Render the lines of the records as a numbered list, starting at the line that contains "ay? No aspirant for" and ending at the line that contains "I missed the", with blank lines and pictures left out.

····················

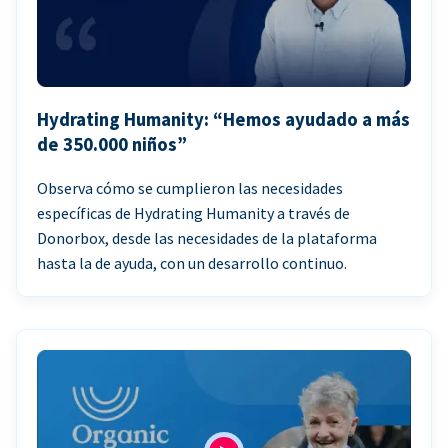
Hydrating Humanity: “Hemos ayudado a más
de 350.000 niños”
Observa cómo se cumplieron las necesidades
específicas de Hydrating Humanity a través de
Donorbox, desde las necesidades de la plataforma
hasta la de ayuda, con un desarrollo continuo.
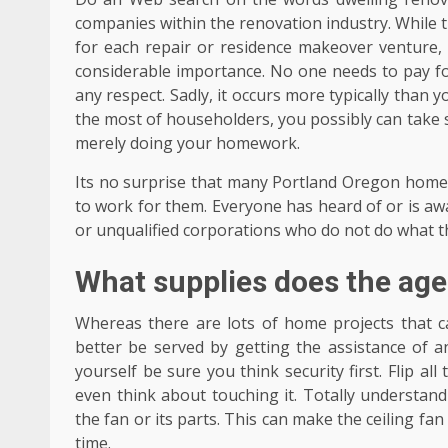
companies within the renovation industry. While t
for each repair or residence makeover venture, 
considerable importance. No one needs to pay f
any respect. Sadly, it occurs more typically tha
the most of householders, you possibly can take 
merely doing your homework.
Its no surprise that many Portland Oregon home
to work for them. Everyone has heard of or is 
or unqualified corporations who do not do what 
What supplies does the ag
Whereas there are lots of home projects that c
better be served by getting the assistance of a
yourself be sure you think security first. Flip al
even think about touching it. Totally understand
the fan or its parts. This can make the ceiling fa
time.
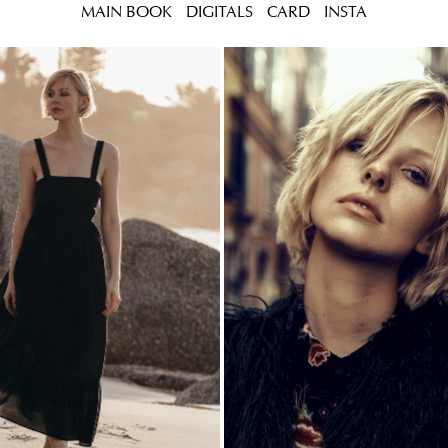
MAIN BOOK
DIGITALS
CARD
INSTA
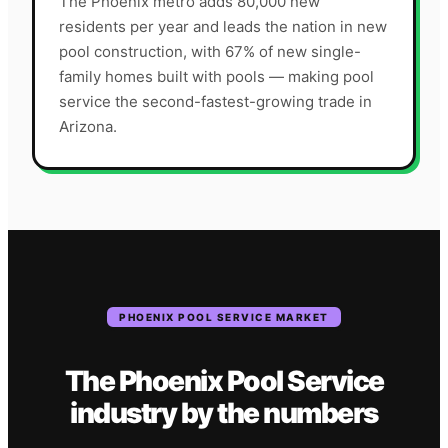
The Phoenix metro adds 80,000 new
residents per year and leads the nation in new
pool construction, with 67% of new single-
family homes built with pools — making pool
service the second-fastest-growing trade in
Arizona.
PHOENIX
POOL SERVICE
MARKET
The
Phoenix
Pool Service
industry
by the numbers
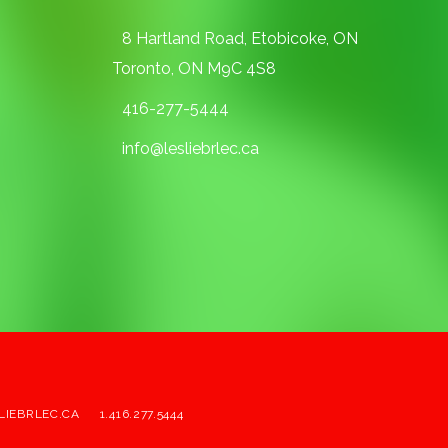
8 Hartland Road, Etobicoke, ON
Toronto, ON M9C 4S8
416-277-5444
info@lesliebrlec.ca
LIEBRLEC.CA
1.416.277.5444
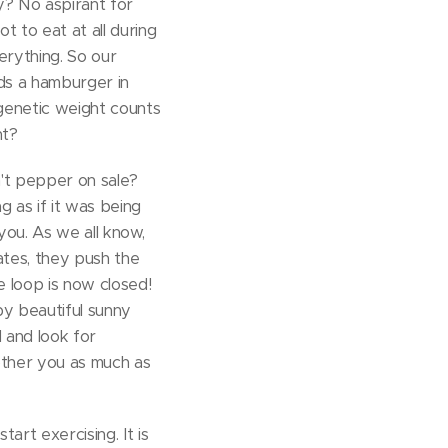
ay? No aspirant for
t to eat at all during
erything. So our
lds a hamburger in
 genetic weight counts
ht?
n't pepper on sale?
 as if it was being
you. As we all know,
ates, they push the
e loop is now closed!
by beautiful sunny
d and look for
bother you as much as
tart exercising. It is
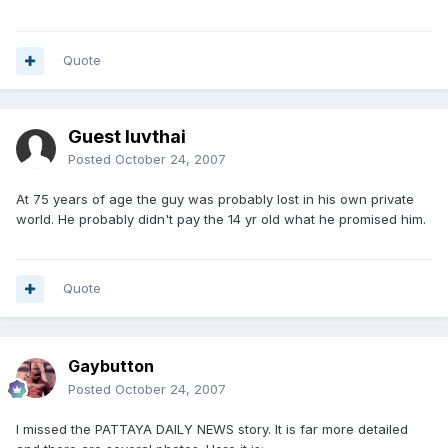
Quote
Guest luvthai
Posted
October 24, 2007
At 75 years of age the guy was probably lost in his own private
world. He probably didn't pay the 14 yr old what he promised him.
Quote
Gaybutton
Posted
October 24, 2007
I missed the PATTAYA DAILY NEWS story. It is far more detailed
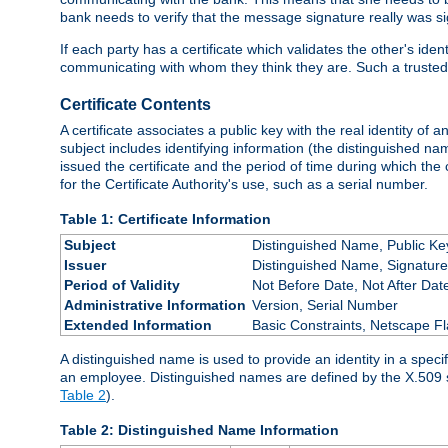
bank needs to verify that the message signature really was sig
If each party has a certificate which validates the other's ide
communicating with whom they think they are. Such a trusted
Certificate Contents
A certificate associates a public key with the real identity of 
subject includes identifying information (the distinguished name
issued the certificate and the period of time during which the c
for the Certificate Authority's use, such as a serial number.
Table 1: Certificate Information
Subject
Distinguished Name, Public Ke
Issuer
Distinguished Name, Signature
Period of Validity
Not Before Date, Not After Dat
Administrative Information
Version, Serial Number
Extended Information
Basic Constraints, Netscape Fl
A distinguished name is used to provide an identity in a specifi
an employee. Distinguished names are defined by the X.509 
Table 2
).
Table 2: Distinguished Name Information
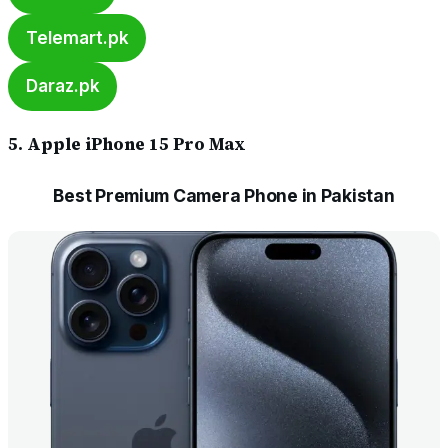
Telemart.pk
Daraz.pk
5. Apple iPhone 15 Pro Max
Best Premium Camera Phone in Pakistan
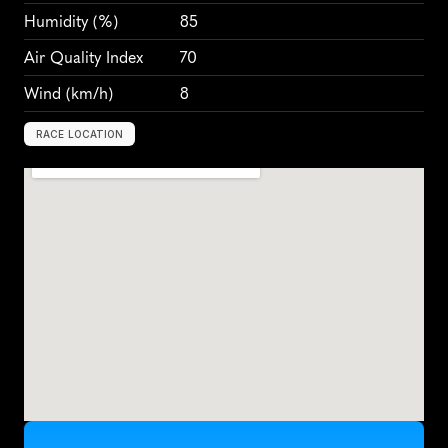
Humidity
 (%)
85
Air Quality Index
70
Wind
 (km/h)
8
RACE LOCATION
S
i
n
g
a
p
o
r
e
,
S
i
n
g
a
p
o
r
e
,
A
s
i
a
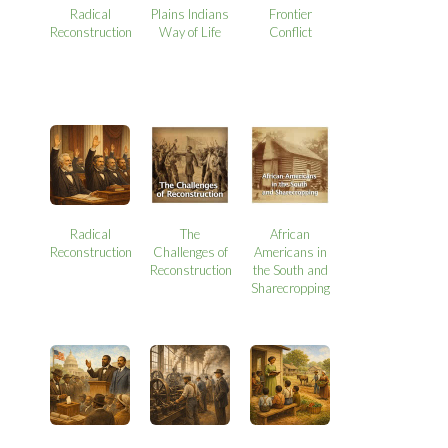
Radical
Plains Indians
Frontier
Reconstruction
Way of Life
Conflict
Radical
The
African
Reconstruction
Challenges of
Americans in
Reconstruction
the South and
Sharecropping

····················

**SOLUTION FOR THIS PROBLEM**
1. ay? No aspirant for
2. t to eat at all during
3. erything. So our
4. lds a hamburger in
5.  genetic weight counts
6. ht?
7. n't pepper on sale?
8.  as if it was being
9. you. As we all know,
10. ates, they push the
11. e loop is now closed!
12. by beautiful sunny
13. d and look for
14. bother you as much as
15. tart exercising. It is
16. Quote
17. Guest luvthai
18. Posted
19. October 24, 2007
20. At 75 years of age the guy was probably lost in his own private
21. world. He probably didn't pay the 14 yr old what he promised him.
22. Quote
23. Gaybutton
24. Posted
25. October 24, 2007
26. I missed the PATTAYA DAILY NEWS story. It is far more detailed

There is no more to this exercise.